Thanks Gabe for putting this case out there. I share a lot of your concerns, as you'd guess. In my view the role of "evals" orgs should ultimately be to evaluate and audit the case that the company has to affirmatively make regarding various properties (safety, controllability, reliability, security, etc.) to an external auditor in order to be granted sometime (relief from liability, license to deploy, license to develop) etc. Current evals do not have this frame and I completely agree that they play into the "default go" paradigm that is fine for normal software tools and impossibly problematic for existentially dangerous one. Evals orgs could, I believe, pivot to evaluating assurance cases, but someone would need to require / incentivize organizations to make them, as they will not do so without that.

Whether they are a net negative is a different case - they do bring problematic capabilities and behaviors to light that might not otherwise come to light, and this is a real service -- but of course contingent on there being anyone paying attention who is capable or willing to act of the basis of the information. So the negative part comes from them being taken as "the thing that is being done to provide safety" while there is no framework in which they can actually do that.

Oliver Sourbut's avatar

Provocative, thought provoking! I have (and had both while and before I worked at UK AISI) similar concerns about the effectiveness of evals as an agenda. They aren't *only* doing evals, though it remains quite central.

Relatedly, UK AISI employees are civil servants, and thus officially have to be somewhat silent in public communications (except via very bureaucratically filtered publication channels). Interestingly several do actually carry on low key public comms on twitter and similar.

Nathan Metzger's avatar

It's another point in the column of "Holly Elmore keeps being right about things."

Avi's avatar

There seems to be tension between wanting both independent evaluation and also for the burden of proof to be on AI companies. If the companies do their own evaluation, the amount of independence is zero.

I'd also be curious what you think about other potential roles of external evaluators, for example increasing awareness of the pace of AI development to policymakers. (E.g., Bernie Sanders mentioned the METR time horizons in his call for a moratorium on data centres - whether this is good policy or not.)

Alvin Ånestrand's avatar

Agree that the evals system seems very broken. But I also think the article overlooks a few things:

If all eval orgs magically disappeared, that wouldn't mean that AI companies suddenly get more pressure to prove that their systems are safe. They could just stay quiet about dangerous capabilities.

Some evals may be highly relevant to specific policy designs. (Granted, this requires that we get regulation in the first place, and advocacy is probably a more neglected right now.)
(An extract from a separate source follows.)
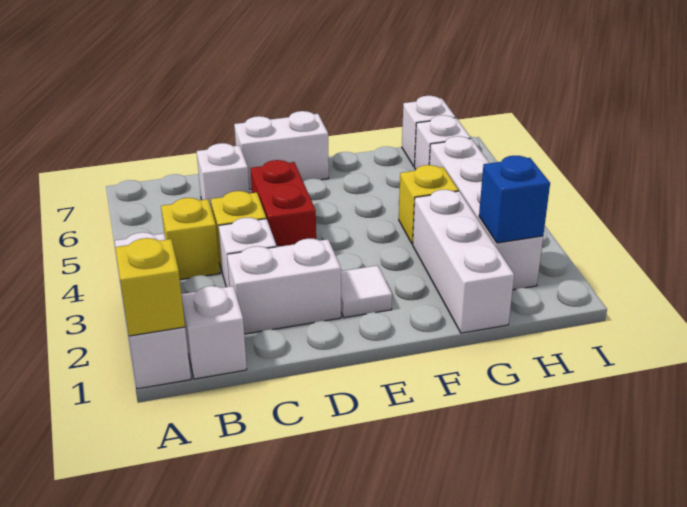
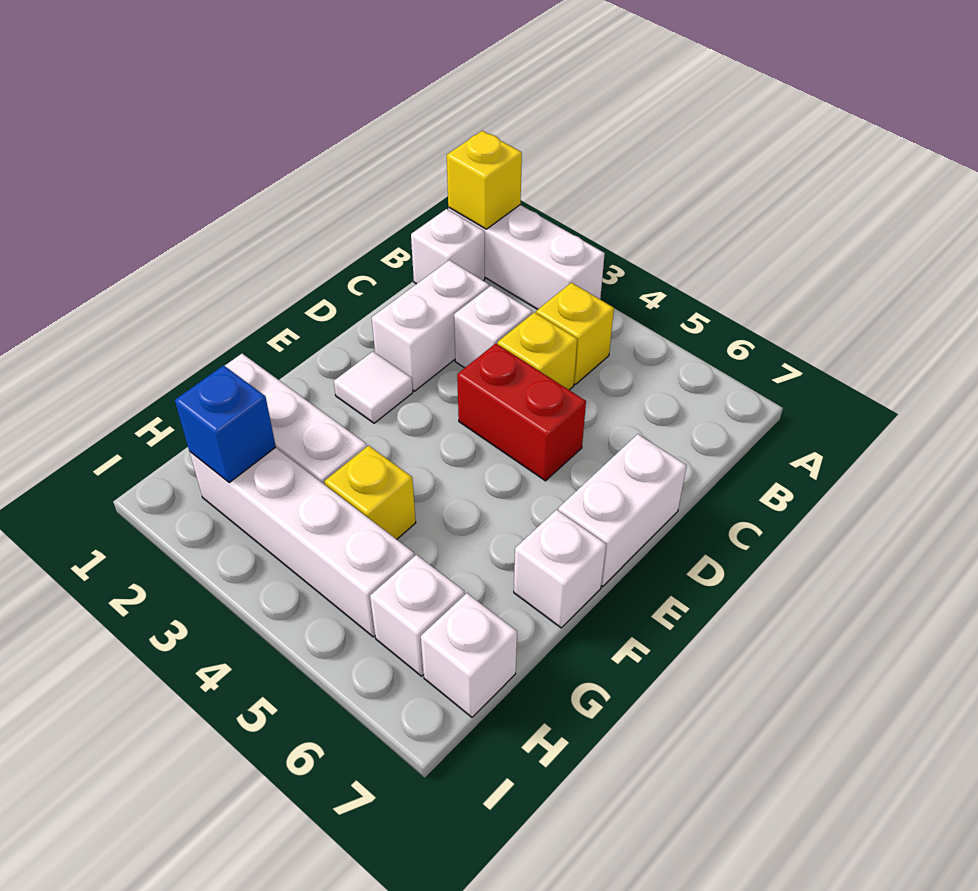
white brick C6 level 1 -> white brick F7 level 1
When we actually get serious policy proposals, it will probably help if these are motivated by serious evaluation research, making it harder to lobby against them.

Stewart's avatar

I saw a recent interview with Bernie Sanders, Eliezer Yudkowsky, Nate Soares, and some other AI safety researchers. For most of the interview they were discussing one of the recent evals where AI models were downplaying capabilities during testing. It seems like having examples from evals like this can be helpful, and I don't know what they would have discussed instead?

But I also see what your saying, if evals really were a path to regulation why would the AI companies support them? Maybe they actually believe what they're saying about racing with China and AI being an existential risk. I don't think they're lying when they say their pdoom is 25%, so maybe evals are how they reasure themselves.

My biggest disagreement though is that I can't think of a single technology that was regulated before there was at least some evidence of it being harmful? Human cloning maybe, but that was regulated only after animal cloning. It could be selection bias and that I can't think of any examples because they never caused any harm, but I'm not sure.